Mostra evocativa di Daniela d’Arielli sul filo della memoria al Museo delle Genti di Pescara
“Il lavoro sulla memoria evocato da Daniela d’Arielli” – ha dichiarato Letizia Lizza, direttrice della fondazione Genti d’Abruzzo – “è ciò di cui abbiamo urgente e pressante bisogno soprattutto in un luogo, come il Museo delle Genti d’Abruzzo che quotidianamente si sforza di preservare, custodire, ricostruire, tramandare la memoria del territorio attraverso tradizioni, miti e riti mai dimenticati”.

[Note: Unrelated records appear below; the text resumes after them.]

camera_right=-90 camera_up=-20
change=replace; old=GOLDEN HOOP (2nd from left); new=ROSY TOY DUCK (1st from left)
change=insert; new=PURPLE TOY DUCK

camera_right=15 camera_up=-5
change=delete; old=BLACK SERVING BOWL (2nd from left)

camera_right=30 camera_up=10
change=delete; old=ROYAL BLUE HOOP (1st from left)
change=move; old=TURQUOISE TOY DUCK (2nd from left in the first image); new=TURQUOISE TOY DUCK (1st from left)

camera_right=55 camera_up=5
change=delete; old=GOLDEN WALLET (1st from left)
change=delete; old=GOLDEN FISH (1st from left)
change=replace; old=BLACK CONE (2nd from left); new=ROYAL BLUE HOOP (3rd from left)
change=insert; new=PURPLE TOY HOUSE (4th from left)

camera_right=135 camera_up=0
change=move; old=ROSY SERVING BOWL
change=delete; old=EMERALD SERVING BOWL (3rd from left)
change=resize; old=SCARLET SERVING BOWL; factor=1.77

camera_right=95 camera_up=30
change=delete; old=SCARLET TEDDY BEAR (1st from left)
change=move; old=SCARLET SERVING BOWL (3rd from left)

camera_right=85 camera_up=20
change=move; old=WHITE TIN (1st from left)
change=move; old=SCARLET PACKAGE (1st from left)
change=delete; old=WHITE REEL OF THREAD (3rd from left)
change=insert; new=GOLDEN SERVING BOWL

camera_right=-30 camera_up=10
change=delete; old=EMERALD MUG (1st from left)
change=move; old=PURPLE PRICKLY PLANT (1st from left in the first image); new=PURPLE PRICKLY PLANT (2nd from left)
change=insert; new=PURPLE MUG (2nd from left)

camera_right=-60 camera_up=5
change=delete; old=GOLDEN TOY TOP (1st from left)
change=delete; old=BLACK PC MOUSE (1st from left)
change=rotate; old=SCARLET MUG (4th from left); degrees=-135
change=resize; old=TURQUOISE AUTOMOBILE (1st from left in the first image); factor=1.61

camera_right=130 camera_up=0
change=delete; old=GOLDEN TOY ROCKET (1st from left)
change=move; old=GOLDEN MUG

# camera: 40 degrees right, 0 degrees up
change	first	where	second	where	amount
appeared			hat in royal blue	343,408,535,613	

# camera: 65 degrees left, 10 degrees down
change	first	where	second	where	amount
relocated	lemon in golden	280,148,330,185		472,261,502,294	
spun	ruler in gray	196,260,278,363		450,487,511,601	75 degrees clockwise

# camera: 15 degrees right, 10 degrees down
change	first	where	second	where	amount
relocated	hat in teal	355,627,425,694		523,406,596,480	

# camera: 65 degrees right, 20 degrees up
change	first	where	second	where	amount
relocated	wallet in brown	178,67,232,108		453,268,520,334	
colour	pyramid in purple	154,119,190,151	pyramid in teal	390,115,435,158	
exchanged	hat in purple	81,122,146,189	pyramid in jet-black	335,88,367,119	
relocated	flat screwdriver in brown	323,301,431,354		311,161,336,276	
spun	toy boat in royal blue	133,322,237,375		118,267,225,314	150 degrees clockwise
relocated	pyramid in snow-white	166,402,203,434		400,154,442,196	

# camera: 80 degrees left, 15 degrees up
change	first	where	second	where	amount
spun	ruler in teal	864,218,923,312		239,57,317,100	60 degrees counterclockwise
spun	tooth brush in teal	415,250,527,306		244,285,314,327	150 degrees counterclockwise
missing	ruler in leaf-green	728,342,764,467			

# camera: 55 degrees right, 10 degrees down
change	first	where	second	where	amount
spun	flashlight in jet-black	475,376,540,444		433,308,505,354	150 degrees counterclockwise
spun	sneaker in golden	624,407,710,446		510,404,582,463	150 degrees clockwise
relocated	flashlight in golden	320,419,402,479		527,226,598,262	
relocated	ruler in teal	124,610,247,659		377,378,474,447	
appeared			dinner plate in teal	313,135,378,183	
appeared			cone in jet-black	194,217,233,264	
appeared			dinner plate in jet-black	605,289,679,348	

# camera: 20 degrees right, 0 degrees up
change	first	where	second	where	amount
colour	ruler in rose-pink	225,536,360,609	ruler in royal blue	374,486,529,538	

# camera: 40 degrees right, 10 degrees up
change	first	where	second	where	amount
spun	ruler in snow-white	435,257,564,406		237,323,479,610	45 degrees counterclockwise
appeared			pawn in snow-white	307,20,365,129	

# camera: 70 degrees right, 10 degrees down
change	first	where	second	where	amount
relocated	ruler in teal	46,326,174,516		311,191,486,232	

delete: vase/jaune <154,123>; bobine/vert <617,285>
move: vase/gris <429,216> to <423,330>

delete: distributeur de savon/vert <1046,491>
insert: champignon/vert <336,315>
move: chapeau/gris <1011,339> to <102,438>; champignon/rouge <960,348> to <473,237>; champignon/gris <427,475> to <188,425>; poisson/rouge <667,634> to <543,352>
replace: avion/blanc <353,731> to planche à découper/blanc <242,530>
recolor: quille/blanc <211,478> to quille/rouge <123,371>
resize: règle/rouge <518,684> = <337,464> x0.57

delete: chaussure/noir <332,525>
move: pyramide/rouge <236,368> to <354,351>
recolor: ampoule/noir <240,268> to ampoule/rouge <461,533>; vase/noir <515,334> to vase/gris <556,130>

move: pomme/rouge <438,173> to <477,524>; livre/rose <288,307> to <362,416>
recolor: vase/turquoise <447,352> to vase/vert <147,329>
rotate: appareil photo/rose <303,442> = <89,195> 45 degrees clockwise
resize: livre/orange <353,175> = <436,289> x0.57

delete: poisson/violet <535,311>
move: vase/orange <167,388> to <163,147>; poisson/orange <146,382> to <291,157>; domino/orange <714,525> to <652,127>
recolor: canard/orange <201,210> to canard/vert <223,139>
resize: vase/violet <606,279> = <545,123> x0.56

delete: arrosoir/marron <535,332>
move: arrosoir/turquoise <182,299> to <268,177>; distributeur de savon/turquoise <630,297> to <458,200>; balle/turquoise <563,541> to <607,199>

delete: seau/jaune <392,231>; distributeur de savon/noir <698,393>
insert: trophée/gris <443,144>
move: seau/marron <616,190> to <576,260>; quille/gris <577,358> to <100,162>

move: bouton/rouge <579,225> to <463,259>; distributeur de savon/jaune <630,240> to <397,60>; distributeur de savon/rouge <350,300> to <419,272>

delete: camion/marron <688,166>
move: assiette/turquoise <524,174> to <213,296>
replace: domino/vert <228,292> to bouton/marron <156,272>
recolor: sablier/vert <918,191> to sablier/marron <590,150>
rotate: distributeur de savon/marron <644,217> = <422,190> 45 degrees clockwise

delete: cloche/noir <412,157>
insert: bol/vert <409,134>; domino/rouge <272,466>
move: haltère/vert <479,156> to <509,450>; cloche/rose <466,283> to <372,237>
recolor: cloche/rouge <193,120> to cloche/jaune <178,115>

Ed è proprio ciò che fa il progetto della mostra “A cquá, Qui, In questo luogo. Daniela d’Arielli sul filo di Antonio De Nino” che verrà inaugurata venerdì 8 luglio dalle ore 19 presso il Museo delle Genti d’Abruzzo a Pescara.
Durante l’inaugurazione la violoncellista Flavia Massimo e la violinista Valeria Vadini suoneranno dal vivo composizioni realizzate su suggerimento degli stessi testi di Antonio De Nino.
L’arpista Valentina Locci, visibile dall’interno del museo, suonerà invece all’esterno, sulla sponda nord del fiume.
Delle narratrici si aggireranno dentro e fuori il museo per evidenziare e rendere più vivo il rapporto tra interno ed esterno, dimensioni temporali lontane ma interconnesse, oralità e testi scritti nella ricerca di una continuità con i nostri riti e le nostre tradizioni. Per mantenere la suggestione ispirata dai contenuti e dalle musiche della mostra, i suoni verranno registrati e poi riproposti all’interno delle sale anche nei mesi successivi all’inaugurazione.
Anche la scelta dei luoghi non è casuale; si tratta di luoghi accuratamente individuati insieme ai rispettivi genius loci: la sponda nord e quella sul del fiume Pescara, quella dov’era il nucleo primigenio della città di Pescara e quella dove la vita si svolge e corre, in un dialogo che continuamente è mediato dall’arte che “tiene alto il vessillo” del sempre uguale e sempre diverso, “dell’identità e del rinnovamento”.
Il lavoro di Daniela d’Arielli nasce da una ricerca effettuata sugli scritti di Antonio De Nino, illustre demoantropologo e storico della nostra terra che cooperò assiduamente con Gabriele D’Annunzio, collaborando alla stesura di diverse tragedie ma non si tratta di uno studio statico o cristallizzato; al contrario, partendo dalla natura, d’Arielli ritesse e rinsalda quel filo della memoria che in alcuni punti si è strappato in altri consunto, per dar corpo alla memoria di un popolo, delle sue liturgie e della sua storia, non per fermarla ma per proiettarla verso future ritualità.
La continuità, la fluidità dello scorrere del tempo è ben raffigurata nella lunga tela, adagiata lungo le finestre del bagno borbonico, ricamata con disegni e testi tratti dall’opera “Usi e Costumi Abruzzesi” di Antonio De Nino, opera che caratterizza il luogo e non avrebbe potuto essere collocata altrove.
Come un antico talismano da decifrare o la rete di un pescatore in attesa di essere rammendata, la tela si rivela nel corridoio del Museo, l’antico cammino di ronda, in uno spazio di passaggio e di comunicazione tra l’interno, ricco di testimonianze del passato, e l’esterno, dove scorrono il nostro presente e il fiume Pescara in continuo movimento.